[Stored data entries]
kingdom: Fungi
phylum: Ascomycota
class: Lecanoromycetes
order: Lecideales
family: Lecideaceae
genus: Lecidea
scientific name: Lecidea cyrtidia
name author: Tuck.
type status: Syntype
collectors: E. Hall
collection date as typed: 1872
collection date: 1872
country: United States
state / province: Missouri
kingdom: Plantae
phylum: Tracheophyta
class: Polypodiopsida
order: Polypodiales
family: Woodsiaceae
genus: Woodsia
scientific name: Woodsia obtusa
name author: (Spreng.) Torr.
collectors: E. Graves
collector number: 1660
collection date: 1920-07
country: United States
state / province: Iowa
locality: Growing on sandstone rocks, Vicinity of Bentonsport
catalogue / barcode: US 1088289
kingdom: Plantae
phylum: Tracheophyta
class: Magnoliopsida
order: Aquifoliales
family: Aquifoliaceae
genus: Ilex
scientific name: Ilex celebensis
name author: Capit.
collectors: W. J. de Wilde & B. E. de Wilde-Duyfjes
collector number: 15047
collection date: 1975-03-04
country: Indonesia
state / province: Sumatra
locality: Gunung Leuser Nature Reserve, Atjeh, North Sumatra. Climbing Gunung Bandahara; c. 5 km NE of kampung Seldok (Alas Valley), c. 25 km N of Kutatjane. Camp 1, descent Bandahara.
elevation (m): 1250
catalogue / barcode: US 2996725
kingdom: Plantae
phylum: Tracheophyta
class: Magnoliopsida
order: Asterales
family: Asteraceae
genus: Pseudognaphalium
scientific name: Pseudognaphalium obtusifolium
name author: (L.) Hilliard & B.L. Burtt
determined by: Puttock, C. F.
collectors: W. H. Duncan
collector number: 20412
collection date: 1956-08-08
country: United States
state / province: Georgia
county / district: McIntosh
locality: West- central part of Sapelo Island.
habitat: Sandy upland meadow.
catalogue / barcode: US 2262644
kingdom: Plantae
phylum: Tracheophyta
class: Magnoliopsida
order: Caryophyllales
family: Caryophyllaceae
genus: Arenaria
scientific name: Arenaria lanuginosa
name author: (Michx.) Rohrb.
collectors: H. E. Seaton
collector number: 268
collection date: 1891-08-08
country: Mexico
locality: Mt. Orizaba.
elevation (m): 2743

_Aim_
Write out all of the lines above exactly as they appear.

_Solution to this problem_
kingdom: Fungi
phylum: Ascomycota
class: Lecanoromycetes
order: Lecideales
family: Lecideaceae
genus: Lecidea
scientific name: Lecidea cyrtidia
name author: Tuck.
type status: Syntype
collectors: E. Hall
collection date as typed: 1872
collection date: 1872
country: United States
state / province: Missouri
kingdom: Plantae
phylum: Tracheophyta
class: Polypodiopsida
order: Polypodiales
family: Woodsiaceae
genus: Woodsia
scientific name: Woodsia obtusa
name author: (Spreng.) Torr.
collectors: E. Graves
collector number: 1660
collection date: 1920-07
country: United States
state / province: Iowa
locality: Growing on sandstone rocks, Vicinity of Bentonsport
catalogue / barcode: US 1088289
kingdom: Plantae
phylum: Tracheophyta
class: Magnoliopsida
order: Aquifoliales
family: Aquifoliaceae
genus: Ilex
scientific name: Ilex celebensis
name author: Capit.
collectors: W. J. de Wilde & B. E. de Wilde-Duyfjes
collector number: 15047
collection date: 1975-03-04
country: Indonesia
state / province: Sumatra
locality: Gunung Leuser Nature Reserve, Atjeh, North Sumatra. Climbing Gunung Bandahara; c. 5 km NE of kampung Seldok (Alas Valley), c. 25 km N of Kutatjane. Camp 1, descent Bandahara.
elevation (m): 1250
catalogue / barcode: US 2996725
kingdom: Plantae
phylum: Tracheophyta
class: Magnoliopsida
order: Asterales
family: Asteraceae
genus: Pseudognaphalium
scientific name: Pseudognaphalium obtusifolium
name author: (L.) Hilliard & B.L. Burtt
determined by: Puttock, C. F.
collectors: W. H. Duncan
collector number: 20412
collection date: 1956-08-08
country: United States
state / province: Georgia
county / district: McIntosh
locality: West- central part of Sapelo Island.
habitat: Sandy upland meadow.
catalogue / barcode: US 2262644
kingdom: Plantae
phylum: Tracheophyta
class: Magnoliopsida
order: Caryophyllales
family: Caryophyllaceae
genus: Arenaria
scientific name: Arenaria lanuginosa
name author: (Michx.) Rohrb.
collectors: H. E. Seaton
collector number: 268
collection date: 1891-08-08
country: Mexico
locality: Mt. Orizaba.
elevation (m): 2743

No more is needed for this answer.